Insbesondere die Liverpooler denken gerne an Istanbul zurück. Im Jahr 2005 besiegte ihre Mannschaft am Bosporus in einem spektakulären Finale der Champions League den AC Mailand – Fans sprechen bis heute vom „Wunder von Istanbul“.
Doch nicht alle Erinnerungen von britischen Fans an die türkische Metropole sind so rosig. Im Jahr 2000 starben zwei Anhänger von Leeds United nach einer Messerstecherei mit türkischen Hooligans vor einem Uefa-Cup-Halbfinale zwischen Leeds und der Heimmannschaft Galatasaray.
Da diesmal keine türkische Mannschaft beteiligt ist, konzentriert sich die Istanbuler Polizei ganz auf die beiden britischen Fanblöcke und darauf, potenzielle Gewalttäter durch ein Großaufgebot abzuschrecken. Im Dezember 2016 töteten kurdische Extremisten nach einem Heimspiel von Besiktas bei einem Doppelanschlag mit einer Autobombe und einen Selbstmordattentäter insgesamt 47 Menschen. Die Gewalttäter schlugen an einem Kontrollpunkt der Polizei in der Nähe des Stadions zu – unter den Toten waren 40 Beamte.

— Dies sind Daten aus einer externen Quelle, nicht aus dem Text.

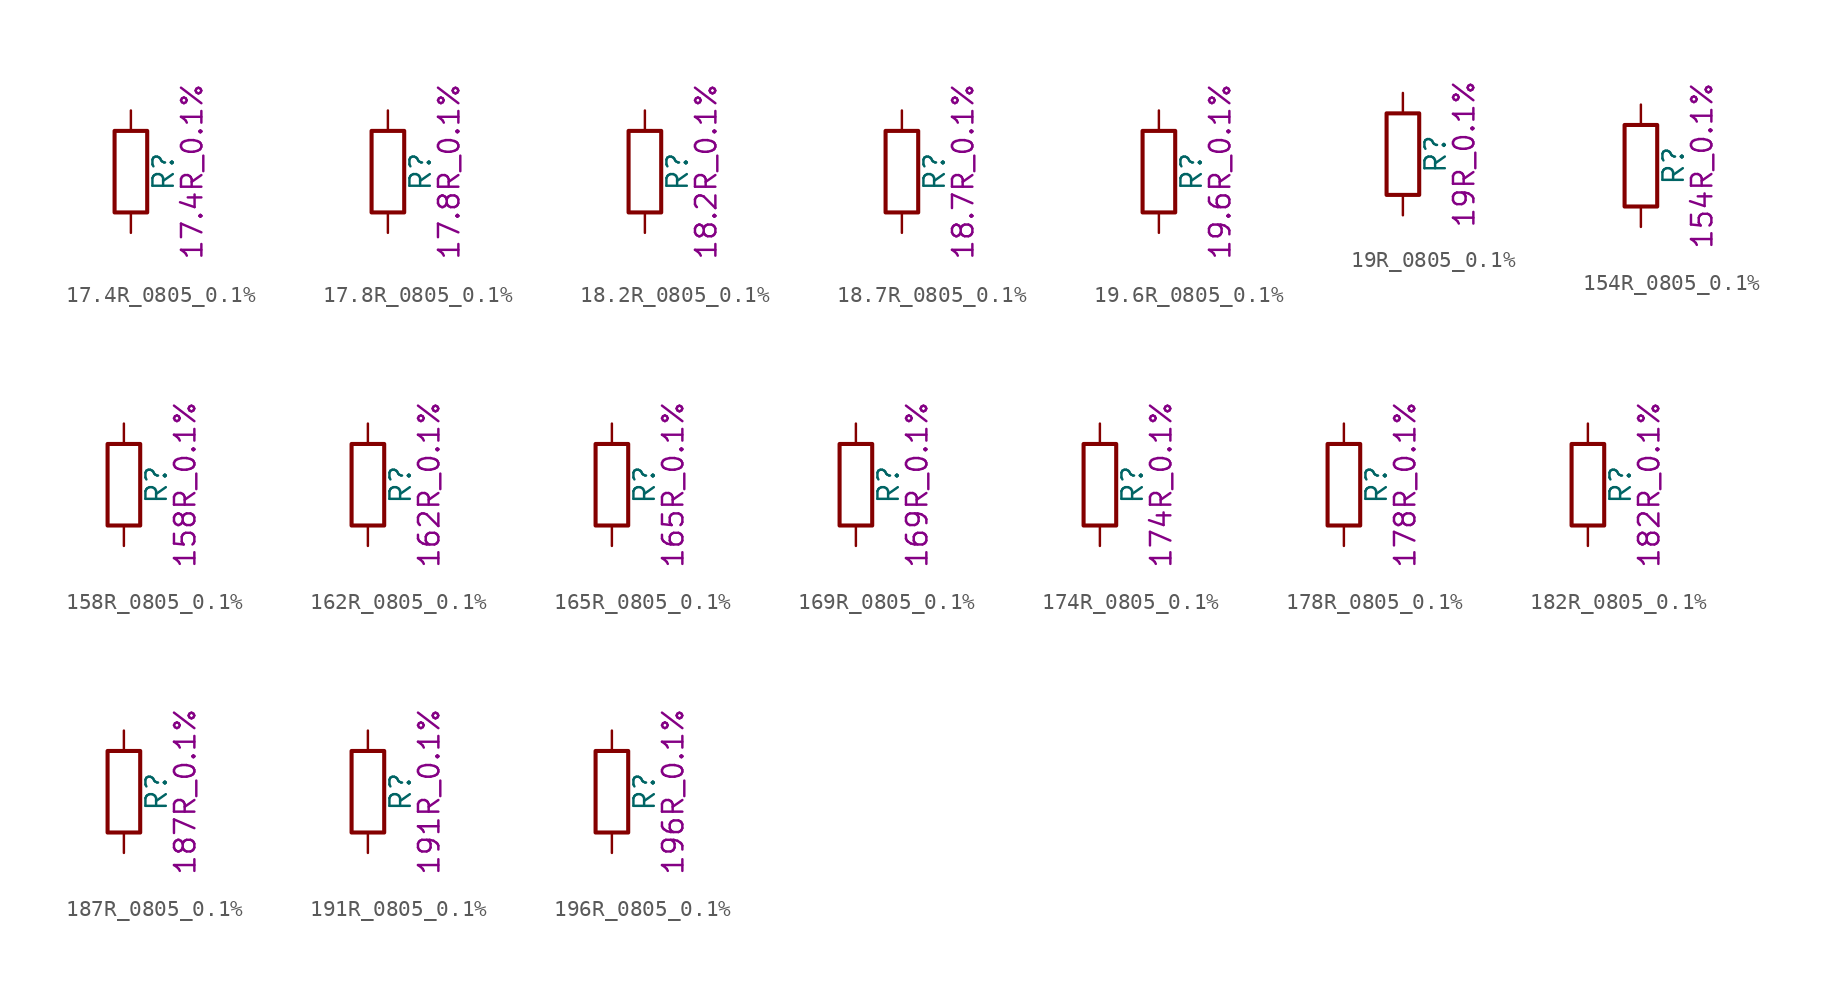
<source format=kicad_sym>
(kicad_symbol_lib
  (version 20211014)
  (generator kicad_symbol_editor)
  (symbol "17.4R_0805_0.1%"
    (pin_numbers hide)
    (pin_names
      (offset 0))
    (property "Reference" "R"
      (at 2.032 0 90)
      (effects (font (size 1.27 1.27))))
    (property "Display" "17.4R_0.1%"
      (at 3.81 0 90)
      (effects (font (size 1.27 1.27))))
    (symbol "17.4R_0805_0.1%_0_1"
      (rectangle (start -1.016 -2.54) (end 1.016 2.54) (stroke (width 0.254) (type default) (color 0 0 0 0)) (fill (type none))))
    (symbol "17.4R_0805_0.1%_1_1"
      (pin passive line (at 0 3.81 270) (length 1.27) (name "~" (effects (font (size 1.27 1.27)))) (number "1" (effects (font (size 1.27 1.27)))))
      (pin passive line (at 0 -3.81 90) (length 1.27) (name "~" (effects (font (size 1.27 1.27)))) (number "2" (effects (font (size 1.27 1.27)))))))
  (symbol "17.8R_0805_0.1%"
    (pin_numbers hide)
    (pin_names
      (offset 0))
    (property "Reference" "R"
      (at 2.032 0 90)
      (effects (font (size 1.27 1.27))))
    (property "Display" "17.8R_0.1%"
      (at 3.81 0 90)
      (effects (font (size 1.27 1.27))))
    (symbol "17.8R_0805_0.1%_0_1"
      (rectangle (start -1.016 -2.54) (end 1.016 2.54) (stroke (width 0.254) (type default) (color 0 0 0 0)) (fill (type none))))
    (symbol "17.8R_0805_0.1%_1_1"
      (pin passive line (at 0 3.81 270) (length 1.27) (name "~" (effects (font (size 1.27 1.27)))) (number "1" (effects (font (size 1.27 1.27)))))
      (pin passive line (at 0 -3.81 90) (length 1.27) (name "~" (effects (font (size 1.27 1.27)))) (number "2" (effects (font (size 1.27 1.27)))))))
  (symbol "18.2R_0805_0.1%"
    (pin_numbers hide)
    (pin_names
      (offset 0))
    (property "Reference" "R"
      (at 2.032 0 90)
      (effects (font (size 1.27 1.27))))
    (property "Display" "18.2R_0.1%"
      (at 3.81 0 90)
      (effects (font (size 1.27 1.27))))
    (symbol "18.2R_0805_0.1%_0_1"
      (rectangle (start -1.016 -2.54) (end 1.016 2.54) (stroke (width 0.254) (type default) (color 0 0 0 0)) (fill (type none))))
    (symbol "18.2R_0805_0.1%_1_1"
      (pin passive line (at 0 3.81 270) (length 1.27) (name "~" (effects (font (size 1.27 1.27)))) (number "1" (effects (font (size 1.27 1.27)))))
      (pin passive line (at 0 -3.81 90) (length 1.27) (name "~" (effects (font (size 1.27 1.27)))) (number "2" (effects (font (size 1.27 1.27)))))))
  (symbol "18.7R_0805_0.1%"
    (pin_numbers hide)
    (pin_names
      (offset 0))
    (property "Reference" "R"
      (at 2.032 0 90)
      (effects (font (size 1.27 1.27))))
    (property "Display" "18.7R_0.1%"
      (at 3.81 0 90)
      (effects (font (size 1.27 1.27))))
    (symbol "18.7R_0805_0.1%_0_1"
      (rectangle (start -1.016 -2.54) (end 1.016 2.54) (stroke (width 0.254) (type default) (color 0 0 0 0)) (fill (type none))))
    (symbol "18.7R_0805_0.1%_1_1"
      (pin passive line (at 0 3.81 270) (length 1.27) (name "~" (effects (font (size 1.27 1.27)))) (number "1" (effects (font (size 1.27 1.27)))))
      (pin passive line (at 0 -3.81 90) (length 1.27) (name "~" (effects (font (size 1.27 1.27)))) (number "2" (effects (font (size 1.27 1.27)))))))
  (symbol "19.6R_0805_0.1%"
    (pin_numbers hide)
    (pin_names
      (offset 0))
    (property "Reference" "R"
      (at 2.032 0 90)
      (effects (font (size 1.27 1.27))))
    (property "Display" "19.6R_0.1%"
      (at 3.81 0 90)
      (effects (font (size 1.27 1.27))))
    (symbol "19.6R_0805_0.1%_0_1"
      (rectangle (start -1.016 -2.54) (end 1.016 2.54) (stroke (width 0.254) (type default) (color 0 0 0 0)) (fill (type none))))
    (symbol "19.6R_0805_0.1%_1_1"
      (pin passive line (at 0 3.81 270) (length 1.27) (name "~" (effects (font (size 1.27 1.27)))) (number "1" (effects (font (size 1.27 1.27)))))
      (pin passive line (at 0 -3.81 90) (length 1.27) (name "~" (effects (font (size 1.27 1.27)))) (number "2" (effects (font (size 1.27 1.27)))))))
  (symbol "19R_0805_0.1%"
    (pin_numbers hide)
    (pin_names
      (offset 0))
    (property "Reference" "R"
      (at 2.032 0 90)
      (effects (font (size 1.27 1.27))))
    (property "Display" "19R_0.1%"
      (at 3.81 0 90)
      (effects (font (size 1.27 1.27))))
    (symbol "19R_0805_0.1%_0_1"
      (rectangle (start -1.016 -2.54) (end 1.016 2.54) (stroke (width 0.254) (type default) (color 0 0 0 0)) (fill (type none))))
    (symbol "19R_0805_0.1%_1_1"
      (pin passive line (at 0 3.81 270) (length 1.27) (name "~" (effects (font (size 1.27 1.27)))) (number "1" (effects (font (size 1.27 1.27)))))
      (pin passive line (at 0 -3.81 90) (length 1.27) (name "~" (effects (font (size 1.27 1.27)))) (number "2" (effects (font (size 1.27 1.27)))))))
  (symbol "154R_0805_0.1%"
    (pin_numbers hide)
    (pin_names
      (offset 0))
    (property "Reference" "R"
      (at 2.032 0 90)
      (effects (font (size 1.27 1.27))))
    (property "Display" "154R_0.1%"
      (at 3.81 0 90)
      (effects (font (size 1.27 1.27))))
    (symbol "154R_0805_0.1%_0_1"
      (rectangle (start -1.016 -2.54) (end 1.016 2.54) (stroke (width 0.254) (type default) (color 0 0 0 0)) (fill (type none))))
    (symbol "154R_0805_0.1%_1_1"
      (pin passive line (at 0 3.81 270) (length 1.27) (name "~" (effects (font (size 1.27 1.27)))) (number "1" (effects (font (size 1.27 1.27)))))
      (pin passive line (at 0 -3.81 90) (length 1.27) (name "~" (effects (font (size 1.27 1.27)))) (number "2" (effects (font (size 1.27 1.27)))))))
  (symbol "158R_0805_0.1%"
    (pin_numbers hide)
    (pin_names
      (offset 0))
    (property "Reference" "R"
      (at 2.032 0 90)
      (effects (font (size 1.27 1.27))))
    (property "Display" "158R_0.1%"
      (at 3.81 0 90)
      (effects (font (size 1.27 1.27))))
    (symbol "158R_0805_0.1%_0_1"
      (rectangle (start -1.016 -2.54) (end 1.016 2.54) (stroke (width 0.254) (type default) (color 0 0 0 0)) (fill (type none))))
    (symbol "158R_0805_0.1%_1_1"
      (pin passive line (at 0 3.81 270) (length 1.27) (name "~" (effects (font (size 1.27 1.27)))) (number "1" (effects (font (size 1.27 1.27)))))
      (pin passive line (at 0 -3.81 90) (length 1.27) (name "~" (effects (font (size 1.27 1.27)))) (number "2" (effects (font (size 1.27 1.27)))))))
  (symbol "162R_0805_0.1%"
    (pin_numbers hide)
    (pin_names
      (offset 0))
    (property "Reference" "R"
      (at 2.032 0 90)
      (effects (font (size 1.27 1.27))))
    (property "Display" "162R_0.1%"
      (at 3.81 0 90)
      (effects (font (size 1.27 1.27))))
    (symbol "162R_0805_0.1%_0_1"
      (rectangle (start -1.016 -2.54) (end 1.016 2.54) (stroke (width 0.254) (type default) (color 0 0 0 0)) (fill (type none))))
    (symbol "162R_0805_0.1%_1_1"
      (pin passive line (at 0 3.81 270) (length 1.27) (name "~" (effects (font (size 1.27 1.27)))) (number "1" (effects (font (size 1.27 1.27)))))
      (pin passive line (at 0 -3.81 90) (length 1.27) (name "~" (effects (font (size 1.27 1.27)))) (number "2" (effects (font (size 1.27 1.27)))))))
  (symbol "165R_0805_0.1%"
    (pin_numbers hide)
    (pin_names
      (offset 0))
    (property "Reference" "R"
      (at 2.032 0 90)
      (effects (font (size 1.27 1.27))))
    (property "Display" "165R_0.1%"
      (at 3.81 0 90)
      (effects (font (size 1.27 1.27))))
    (symbol "165R_0805_0.1%_0_1"
      (rectangle (start -1.016 -2.54) (end 1.016 2.54) (stroke (width 0.254) (type default) (color 0 0 0 0)) (fill (type none))))
    (symbol "165R_0805_0.1%_1_1"
      (pin passive line (at 0 3.81 270) (length 1.27) (name "~" (effects (font (size 1.27 1.27)))) (number "1" (effects (font (size 1.27 1.27)))))
      (pin passive line (at 0 -3.81 90) (length 1.27) (name "~" (effects (font (size 1.27 1.27)))) (number "2" (effects (font (size 1.27 1.27)))))))
  (symbol "169R_0805_0.1%"
    (pin_numbers hide)
    (pin_names
      (offset 0))
    (property "Reference" "R"
      (at 2.032 0 90)
      (effects (font (size 1.27 1.27))))
    (property "Display" "169R_0.1%"
      (at 3.81 0 90)
      (effects (font (size 1.27 1.27))))
    (symbol "169R_0805_0.1%_0_1"
      (rectangle (start -1.016 -2.54) (end 1.016 2.54) (stroke (width 0.254) (type default) (color 0 0 0 0)) (fill (type none))))
    (symbol "169R_0805_0.1%_1_1"
      (pin passive line (at 0 3.81 270) (length 1.27) (name "~" (effects (font (size 1.27 1.27)))) (number "1" (effects (font (size 1.27 1.27)))))
      (pin passive line (at 0 -3.81 90) (length 1.27) (name "~" (effects (font (size 1.27 1.27)))) (number "2" (effects (font (size 1.27 1.27)))))))
  (symbol "174R_0805_0.1%"
    (pin_numbers hide)
    (pin_names
      (offset 0))
    (property "Reference" "R"
      (at 2.032 0 90)
      (effects (font (size 1.27 1.27))))
    (property "Display" "174R_0.1%"
      (at 3.81 0 90)
      (effects (font (size 1.27 1.27))))
    (symbol "174R_0805_0.1%_0_1"
      (rectangle (start -1.016 -2.54) (end 1.016 2.54) (stroke (width 0.254) (type default) (color 0 0 0 0)) (fill (type none))))
    (symbol "174R_0805_0.1%_1_1"
      (pin passive line (at 0 3.81 270) (length 1.27) (name "~" (effects (font (size 1.27 1.27)))) (number "1" (effects (font (size 1.27 1.27)))))
      (pin passive line (at 0 -3.81 90) (length 1.27) (name "~" (effects (font (size 1.27 1.27)))) (number "2" (effects (font (size 1.27 1.27)))))))
  (symbol "178R_0805_0.1%"
    (pin_numbers hide)
    (pin_names
      (offset 0))
    (property "Reference" "R"
      (at 2.032 0 90)
      (effects (font (size 1.27 1.27))))
    (property "Display" "178R_0.1%"
      (at 3.81 0 90)
      (effects (font (size 1.27 1.27))))
    (symbol "178R_0805_0.1%_0_1"
      (rectangle (start -1.016 -2.54) (end 1.016 2.54) (stroke (width 0.254) (type default) (color 0 0 0 0)) (fill (type none))))
    (symbol "178R_0805_0.1%_1_1"
      (pin passive line (at 0 3.81 270) (length 1.27) (name "~" (effects (font (size 1.27 1.27)))) (number "1" (effects (font (size 1.27 1.27)))))
      (pin passive line (at 0 -3.81 90) (length 1.27) (name "~" (effects (font (size 1.27 1.27)))) (number "2" (effects (font (size 1.27 1.27)))))))
  (symbol "182R_0805_0.1%"
    (pin_numbers hide)
    (pin_names
      (offset 0))
    (property "Reference" "R"
      (at 2.032 0 90)
      (effects (font (size 1.27 1.27))))
    (property "Display" "182R_0.1%"
      (at 3.81 0 90)
      (effects (font (size 1.27 1.27))))
    (symbol "182R_0805_0.1%_0_1"
      (rectangle (start -1.016 -2.54) (end 1.016 2.54) (stroke (width 0.254) (type default) (color 0 0 0 0)) (fill (type none))))
    (symbol "182R_0805_0.1%_1_1"
      (pin passive line (at 0 3.81 270) (length 1.27) (name "~" (effects (font (size 1.27 1.27)))) (number "1" (effects (font (size 1.27 1.27)))))
      (pin passive line (at 0 -3.81 90) (length 1.27) (name "~" (effects (font (size 1.27 1.27)))) (number "2" (effects (font (size 1.27 1.27)))))))
  (symbol "187R_0805_0.1%"
    (pin_numbers hide)
    (pin_names
      (offset 0))
    (property "Reference" "R"
      (at 2.032 0 90)
      (effects (font (size 1.27 1.27))))
    (property "Display" "187R_0.1%"
      (at 3.81 0 90)
      (effects (font (size 1.27 1.27))))
    (symbol "187R_0805_0.1%_0_1"
      (rectangle (start -1.016 -2.54) (end 1.016 2.54) (stroke (width 0.254) (type default) (color 0 0 0 0)) (fill (type none))))
    (symbol "187R_0805_0.1%_1_1"
      (pin passive line (at 0 3.81 270) (length 1.27) (name "~" (effects (font (size 1.27 1.27)))) (number "1" (effects (font (size 1.27 1.27)))))
      (pin passive line (at 0 -3.81 90) (length 1.27) (name "~" (effects (font (size 1.27 1.27)))) (number "2" (effects (font (size 1.27 1.27)))))))
  (symbol "191R_0805_0.1%"
    (pin_numbers hide)
    (pin_names
      (offset 0))
    (property "Reference" "R"
      (at 2.032 0 90)
      (effects (font (size 1.27 1.27))))
    (property "Display" "191R_0.1%"
      (at 3.81 0 90)
      (effects (font (size 1.27 1.27))))
    (symbol "191R_0805_0.1%_0_1"
      (rectangle (start -1.016 -2.54) (end 1.016 2.54) (stroke (width 0.254) (type default) (color 0 0 0 0)) (fill (type none))))
    (symbol "191R_0805_0.1%_1_1"
      (pin passive line (at 0 3.81 270) (length 1.27) (name "~" (effects (font (size 1.27 1.27)))) (number "1" (effects (font (size 1.27 1.27)))))
      (pin passive line (at 0 -3.81 90) (length 1.27) (name "~" (effects (font (size 1.27 1.27)))) (number "2" (effects (font (size 1.27 1.27)))))))
  (symbol "196R_0805_0.1%"
    (pin_numbers hide)
    (pin_names
      (offset 0))
    (property "Reference" "R"
      (at 2.032 0 90)
      (effects (font (size 1.27 1.27))))
    (property "Display" "196R_0.1%"
      (at 3.81 0 90)
      (effects (font (size 1.27 1.27))))
    (symbol "196R_0805_0.1%_0_1"
      (rectangle (start -1.016 -2.54) (end 1.016 2.54) (stroke (width 0.254) (type default) (color 0 0 0 0)) (fill (type none))))
    (symbol "196R_0805_0.1%_1_1"
      (pin passive line (at 0 3.81 270) (length 1.27) (name "~" (effects (font (size 1.27 1.27)))) (number "1" (effects (font (size 1.27 1.27)))))
      (pin passive line (at 0 -3.81 90) (length 1.27) (name "~" (effects (font (size 1.27 1.27)))) (number "2" (effects (font (size 1.27 1.27))))))))
</source>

Damals erschütterte eine ganze Serie von Anschlägen die Türkei. Die Gewalt schockte das Land und schreckte viele ausländische Besucher ab. Erst seit dem vergangenen Jahr erholen sich Istanbul und andere Regionen der Türkei von dem Rückschlag.
Am Mittwoch geht die Polizei deshalb auf Nummer sicher. Insgesamt drei Sicherheitskontrollen müssen die Stadionbesucher durchlaufen, bevor sie an ihrem Platz ankommen. Die Behörden bieten Spezialeinheiten der Polizei zur Terrorbekämpfung auf, Polizeihubschrauber werden die Gegend um den Vodafone-Park aus der Luft überwachen. Selbst die Wasserschutzpolizei auf dem Bosporus ist im Alarmzustand.
Manche Kneipenwirte in Istanbul sehen dem Spiel mit gemischten Gefühlen entgegen. Ihre Saison läuft auch ohne Supercup-Spiel sehr gut: Istanbul erlebt derzeit den größten Besucheransturm seit Jahren. Einerseits freuen sich die Gastronomen über das erwartete UmsatzPlus durch tausende trinkfeste Briten, die in den ohnehin schon gut gefüllten Hotels auch die Preise weiter steigen lassen: In Hotels in der Nähe des Stadions sind die letzten Zimmer laut Zeitungsberichten nur noch für etwa 1600 Euro zu haben.
Andererseits befürchten die Kneipiers besonders für die Stunden nach dem Spiel Raufereien. „Bei mir heißt es: Alle Mann an Deck“, sagt der Pächter einer Bar in der Innenstadt.